Pero la abstención de formular declaraciones políticas es sólo una parte de la solución. Igual de importante es que se apliquen las normas vigentes. Que una administración universitaria apele a la fuerza policial es problemático desde el punto de vista táctico y desde el punto de vista ético, y ha sido un tema de tensión en muchas universidades durante el último año. Harvard se equivocó en 1969 cuando llamó a la policía del estado (que a su vez se extralimitó). La enseñanza duradera para el presente es que medidas de esa naturaleza tienen que ser el último recurso.
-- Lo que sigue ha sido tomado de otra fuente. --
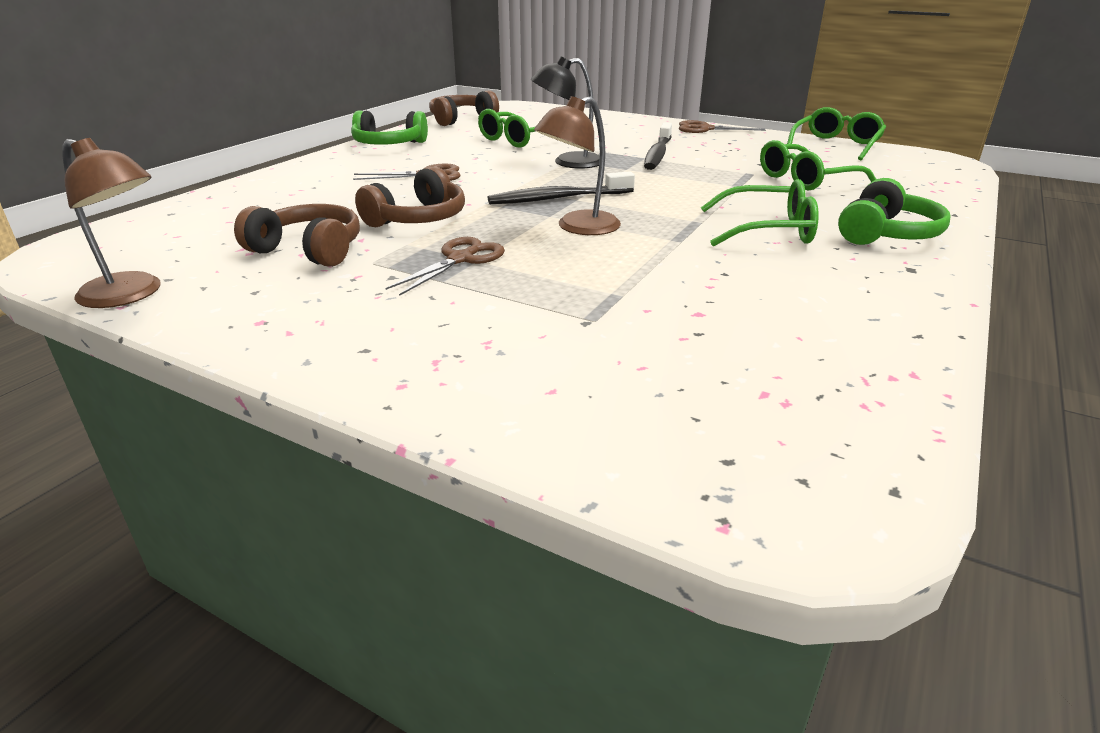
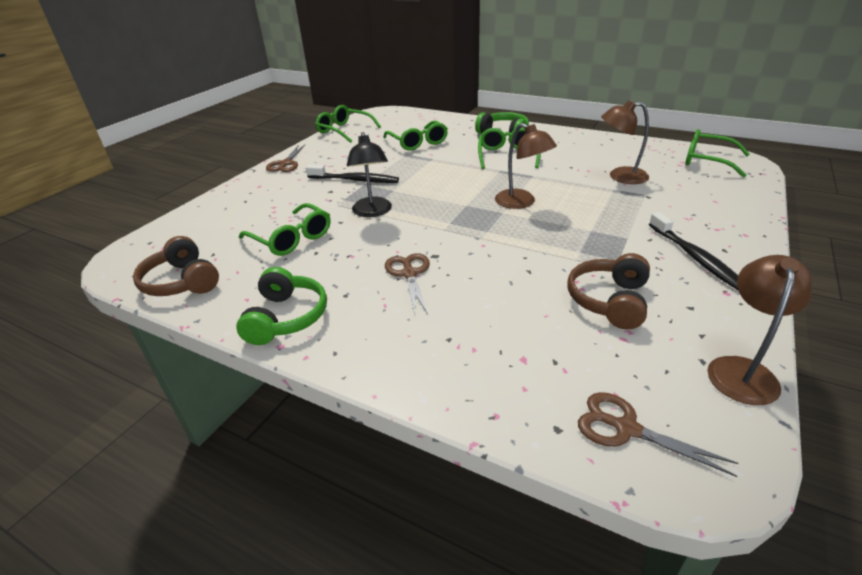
camera: 90 degrees left, 5 degrees up
(418, 219) = (524, 262): brown headphones -> none
(460, 259) = (592, 236): brown scissors -> brown scissors (626, 428)
(559, 198) = (465, 211): black toothbrush -> black toothbrush (694, 257)
(680, 310) = (620, 176): none -> brown lamp
(803, 444) = (707, 161): none -> green glasses

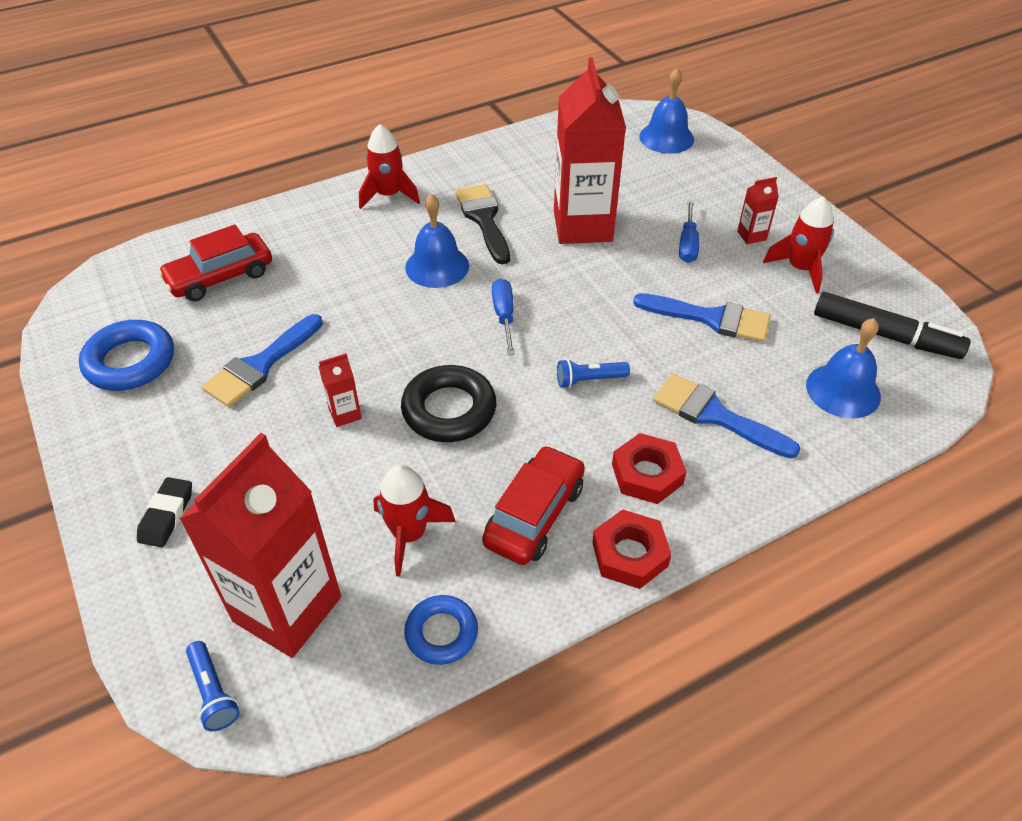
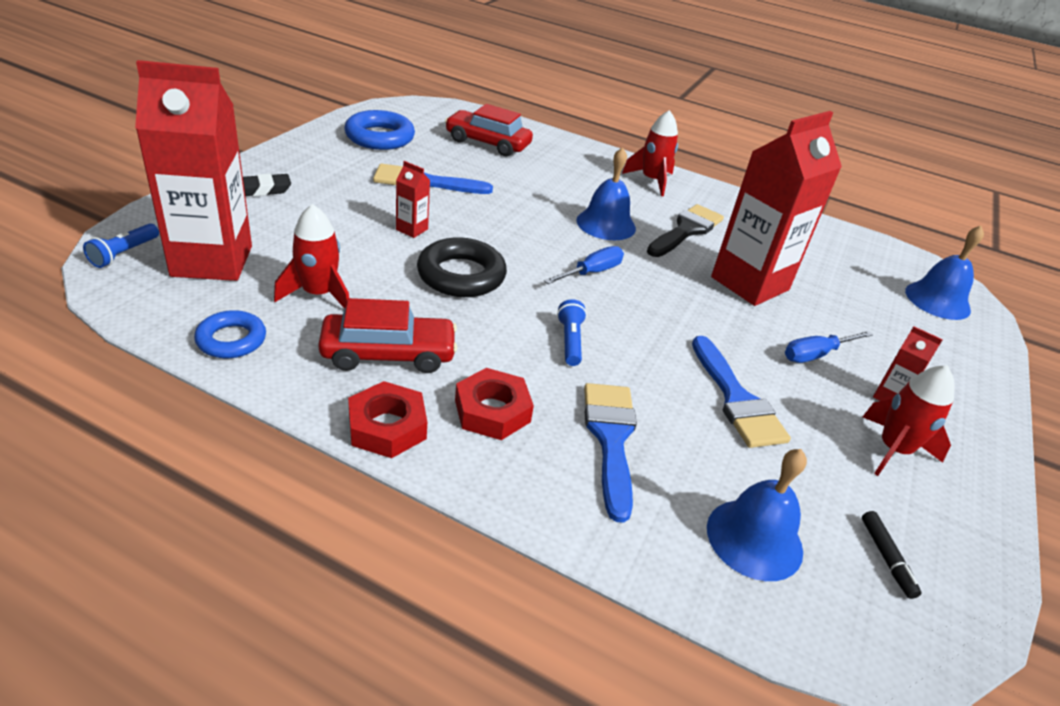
camera: 50 degrees right, 10 degrees down
(589, 380) = (570, 341): blue flashlight -> blue flashlight turned 45 degrees clockwise
(885, 335) = (886, 558): black marker -> black marker, size x0.46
Sin embargo, si no se hacen cumplir las reglas universitarias referidas al tiempo, el lugar y la forma de las manifestaciones de la libertad de expresión (incluidas las protestas), la institución ya no podrá sostener su objetivo central de enseñanza e investigación. Además, la impunidad para los infractores pone en peligro el intercambio razonado de puntos de vista opuestos y reduce el discurso a una mera competencia de fuerza. Habrá manifestantes que digan que infringen las reglas a propósito, para darle más dramatismo a la causa y amplificar el mensaje, pero deberían recordar a Martin Luther King y su postura de que la fuerza moral de la desobediencia civil radica en estar dispuesto a sufrir el castigo. Eso también es parte de la educación.
Por supuesto, las universidades no pueden ser enteramente neutrales en todos los asuntos políticos. Pero deben reservar su influencia institucional para casos con impacto directo y significativo en sus funciones esenciales de enseñanza, investigación y búsqueda de la verdad independiente. En la situación actual, la libertad académica implica que hay que escuchar las dos campanas (la proisraelí y la propalestina) y que las universidades no deben ceder a intimidaciones por parte de comisiones del Congreso o de donantes que amenazan con quitarles el apoyo financiero. Los años sesenta tienen mucho que enseñarnos sobre la importancia de la protesta y sobre sus límites, así como sobre el papel institucional que les corresponde a las universidades. Esperemos hacerlo mejor en estos años veinte.